DATA FOR THIS EXERCISE: Begin

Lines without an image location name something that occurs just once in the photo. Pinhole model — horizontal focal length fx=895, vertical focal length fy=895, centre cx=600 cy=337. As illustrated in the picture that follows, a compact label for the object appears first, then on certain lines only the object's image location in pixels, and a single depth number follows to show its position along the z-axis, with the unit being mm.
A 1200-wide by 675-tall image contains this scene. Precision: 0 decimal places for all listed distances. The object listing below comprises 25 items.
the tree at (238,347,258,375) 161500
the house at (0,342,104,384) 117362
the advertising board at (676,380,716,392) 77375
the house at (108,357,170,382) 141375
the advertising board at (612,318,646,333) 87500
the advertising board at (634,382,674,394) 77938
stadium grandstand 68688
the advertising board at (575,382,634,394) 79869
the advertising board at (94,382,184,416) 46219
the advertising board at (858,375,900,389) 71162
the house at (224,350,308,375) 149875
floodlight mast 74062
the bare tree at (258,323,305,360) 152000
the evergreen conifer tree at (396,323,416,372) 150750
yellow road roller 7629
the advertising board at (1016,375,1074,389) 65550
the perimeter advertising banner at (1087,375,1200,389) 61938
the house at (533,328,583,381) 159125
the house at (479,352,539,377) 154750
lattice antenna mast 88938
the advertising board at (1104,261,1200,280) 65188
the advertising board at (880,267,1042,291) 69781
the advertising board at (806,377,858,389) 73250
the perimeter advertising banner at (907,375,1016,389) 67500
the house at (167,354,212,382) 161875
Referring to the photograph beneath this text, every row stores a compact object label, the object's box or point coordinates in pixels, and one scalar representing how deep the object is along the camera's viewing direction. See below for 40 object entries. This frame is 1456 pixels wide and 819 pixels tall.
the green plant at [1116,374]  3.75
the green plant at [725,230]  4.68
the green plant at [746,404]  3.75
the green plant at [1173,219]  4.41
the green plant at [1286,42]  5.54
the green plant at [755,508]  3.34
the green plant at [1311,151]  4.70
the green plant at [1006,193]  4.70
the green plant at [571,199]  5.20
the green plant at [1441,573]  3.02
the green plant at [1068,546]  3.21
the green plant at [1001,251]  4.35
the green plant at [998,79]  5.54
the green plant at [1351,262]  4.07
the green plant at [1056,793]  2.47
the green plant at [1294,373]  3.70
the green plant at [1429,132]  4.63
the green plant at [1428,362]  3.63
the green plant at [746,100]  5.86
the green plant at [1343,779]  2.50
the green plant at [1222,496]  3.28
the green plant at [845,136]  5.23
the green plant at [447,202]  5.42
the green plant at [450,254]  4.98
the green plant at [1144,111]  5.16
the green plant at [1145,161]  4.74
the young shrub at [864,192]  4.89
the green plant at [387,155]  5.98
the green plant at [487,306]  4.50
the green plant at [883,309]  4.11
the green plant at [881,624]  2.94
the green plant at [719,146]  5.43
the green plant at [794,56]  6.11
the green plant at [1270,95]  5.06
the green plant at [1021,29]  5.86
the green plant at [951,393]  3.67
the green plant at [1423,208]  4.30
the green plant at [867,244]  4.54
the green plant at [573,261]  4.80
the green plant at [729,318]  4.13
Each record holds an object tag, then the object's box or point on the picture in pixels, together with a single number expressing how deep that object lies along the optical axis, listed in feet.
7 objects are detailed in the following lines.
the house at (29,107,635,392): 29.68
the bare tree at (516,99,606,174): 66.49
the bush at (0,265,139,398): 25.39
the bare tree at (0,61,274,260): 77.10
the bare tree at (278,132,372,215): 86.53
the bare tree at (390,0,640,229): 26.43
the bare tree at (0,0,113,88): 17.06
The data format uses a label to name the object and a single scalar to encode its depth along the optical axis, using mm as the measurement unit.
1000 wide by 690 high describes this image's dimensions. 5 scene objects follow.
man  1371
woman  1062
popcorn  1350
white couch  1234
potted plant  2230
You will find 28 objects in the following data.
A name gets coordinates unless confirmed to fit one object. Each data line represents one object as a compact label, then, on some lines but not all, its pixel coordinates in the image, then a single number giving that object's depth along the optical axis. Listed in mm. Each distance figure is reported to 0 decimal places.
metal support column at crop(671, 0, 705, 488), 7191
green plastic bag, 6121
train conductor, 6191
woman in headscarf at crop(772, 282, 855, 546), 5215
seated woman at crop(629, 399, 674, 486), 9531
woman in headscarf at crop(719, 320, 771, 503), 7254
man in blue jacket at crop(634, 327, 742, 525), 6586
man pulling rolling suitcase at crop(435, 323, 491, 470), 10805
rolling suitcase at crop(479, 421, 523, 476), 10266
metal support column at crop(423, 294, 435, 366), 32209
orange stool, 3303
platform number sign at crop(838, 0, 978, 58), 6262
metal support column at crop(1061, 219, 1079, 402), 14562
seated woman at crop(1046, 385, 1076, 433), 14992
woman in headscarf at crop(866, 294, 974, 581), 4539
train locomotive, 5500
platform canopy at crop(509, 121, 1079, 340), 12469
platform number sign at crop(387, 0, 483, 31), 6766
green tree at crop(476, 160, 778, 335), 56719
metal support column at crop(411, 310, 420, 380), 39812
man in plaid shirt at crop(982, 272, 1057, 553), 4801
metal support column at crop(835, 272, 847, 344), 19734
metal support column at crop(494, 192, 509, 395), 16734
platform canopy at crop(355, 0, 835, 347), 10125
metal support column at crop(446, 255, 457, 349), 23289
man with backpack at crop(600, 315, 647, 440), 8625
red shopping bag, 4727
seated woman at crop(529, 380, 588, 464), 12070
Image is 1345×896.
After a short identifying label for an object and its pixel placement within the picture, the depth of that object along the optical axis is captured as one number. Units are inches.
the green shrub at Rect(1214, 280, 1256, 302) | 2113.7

DATA FOR THIS EXERCISE: End

| TASK |
Every record listed above needs to be written out again exactly.

| RESPONSE FOR THIS EXERCISE |
Lines without an image location name something that occurs just once in the photo. Pinhole model — horizontal focal length fx=895, vertical focal length fy=895, centre cx=600 cy=337. As illustrated in the picture that follows, a compact label for the object appears first, then on certain lines only the object's image location in pixels, and a single depth number follows to show its position along the z-axis, with the unit being mm.
A 1200-wide by 675-tall image contains this scene. Precision: 0 decimal places for all listed distances. The object listing below comprises 25 items.
the tree at (238,347,258,375) 161500
the house at (0,342,104,384) 117362
the advertising board at (676,380,716,392) 77375
the house at (108,357,170,382) 141375
the advertising board at (612,318,646,333) 87500
the advertising board at (634,382,674,394) 77938
stadium grandstand 68688
the advertising board at (575,382,634,394) 79869
the advertising board at (94,382,184,416) 46219
the advertising board at (858,375,900,389) 71162
the house at (224,350,308,375) 149875
floodlight mast 74062
the bare tree at (258,323,305,360) 152000
the evergreen conifer tree at (396,323,416,372) 150750
yellow road roller 7629
the advertising board at (1016,375,1074,389) 65550
the perimeter advertising banner at (1087,375,1200,389) 61938
the house at (533,328,583,381) 159125
the house at (479,352,539,377) 154750
lattice antenna mast 88938
the advertising board at (1104,261,1200,280) 65188
the advertising board at (880,267,1042,291) 69781
the advertising board at (806,377,858,389) 73250
the perimeter advertising banner at (907,375,1016,389) 67500
the house at (167,354,212,382) 161875
Referring to the photograph beneath this text, every row stores a compact object label, the object's box or point coordinates in pixels, and one scalar representing how deep the object is along the camera's viewing direction. See below for 40 object entries. This frame is 1456 pixels wide and 819 pixels tall.
the green plant at [1116,374]  3.75
the green plant at [725,230]  4.68
the green plant at [746,404]  3.75
the green plant at [1173,219]  4.41
the green plant at [1286,42]  5.54
the green plant at [755,508]  3.34
the green plant at [1311,151]  4.70
the green plant at [1006,193]  4.70
the green plant at [571,199]  5.20
the green plant at [1441,573]  3.02
the green plant at [1068,546]  3.21
the green plant at [1001,251]  4.35
the green plant at [998,79]  5.54
the green plant at [1351,262]  4.07
the green plant at [1056,793]  2.47
the green plant at [1294,373]  3.70
the green plant at [1429,132]  4.63
the green plant at [1428,362]  3.63
the green plant at [746,100]  5.86
the green plant at [1343,779]  2.50
the green plant at [1222,496]  3.28
the green plant at [845,136]  5.23
the green plant at [447,202]  5.42
the green plant at [450,254]  4.98
the green plant at [1144,111]  5.16
the green plant at [1145,161]  4.74
the young shrub at [864,192]  4.89
the green plant at [387,155]  5.98
the green plant at [487,306]  4.50
the green plant at [883,309]  4.11
the green plant at [881,624]  2.94
the green plant at [719,146]  5.43
the green plant at [794,56]  6.11
the green plant at [1270,95]  5.06
the green plant at [1021,29]  5.86
the green plant at [951,393]  3.67
the green plant at [1423,208]  4.30
the green plant at [867,244]  4.54
the green plant at [573,261]  4.80
the green plant at [729,318]  4.13
Each record holds an object tag, then the object's box or point on the picture in pixels, together with a single number expressing how deep that object lies along the optical axis, listed in feet.
7 objects are detailed in the following lines.
the house at (29,107,635,392): 29.68
the bare tree at (516,99,606,174): 66.49
the bush at (0,265,139,398): 25.39
the bare tree at (0,61,274,260): 77.10
the bare tree at (278,132,372,215): 86.53
the bare tree at (390,0,640,229): 26.43
the bare tree at (0,0,113,88): 17.06
The data format uses a label to name the object and a single scalar to encode its depth along the optical axis, using mm as the measurement unit.
1000 wide by 690 high describes this image's dimensions. 5 scene objects follow.
man  1371
woman  1062
popcorn  1350
white couch  1234
potted plant  2230
You will find 28 objects in the following data.
A name gets coordinates unless confirmed to fit one object. Each data line represents one object as a compact label, then, on some lines but not all, its pixel coordinates in the image, then a single number giving that object's depth along the optical axis. Listed in mm. Each distance figure is reported to 0 decimal places.
metal support column at crop(671, 0, 705, 488), 7191
green plastic bag, 6121
train conductor, 6191
woman in headscarf at crop(772, 282, 855, 546), 5215
seated woman at crop(629, 399, 674, 486), 9531
woman in headscarf at crop(719, 320, 771, 503), 7254
man in blue jacket at crop(634, 327, 742, 525), 6586
man pulling rolling suitcase at crop(435, 323, 491, 470), 10805
rolling suitcase at crop(479, 421, 523, 476), 10266
metal support column at crop(423, 294, 435, 366), 32209
orange stool, 3303
platform number sign at crop(838, 0, 978, 58), 6262
metal support column at crop(1061, 219, 1079, 402), 14562
seated woman at crop(1046, 385, 1076, 433), 14992
woman in headscarf at crop(866, 294, 974, 581), 4539
train locomotive, 5500
platform canopy at crop(509, 121, 1079, 340), 12469
platform number sign at crop(387, 0, 483, 31), 6766
green tree at crop(476, 160, 778, 335), 56719
metal support column at crop(411, 310, 420, 380), 39812
man in plaid shirt at crop(982, 272, 1057, 553), 4801
metal support column at crop(835, 272, 847, 344), 19734
metal support column at crop(494, 192, 509, 395), 16734
platform canopy at crop(355, 0, 835, 347), 10125
metal support column at crop(446, 255, 457, 349), 23289
man with backpack at crop(600, 315, 647, 440), 8625
red shopping bag, 4727
seated woman at crop(529, 380, 588, 464), 12070
Image is 1345×896.
After a short identifying label for an object and its pixel placement within the picture, the depth of that object along the optical axis is captured as one number. Units are inches.
the green shrub at Rect(1214, 280, 1256, 302) | 2113.7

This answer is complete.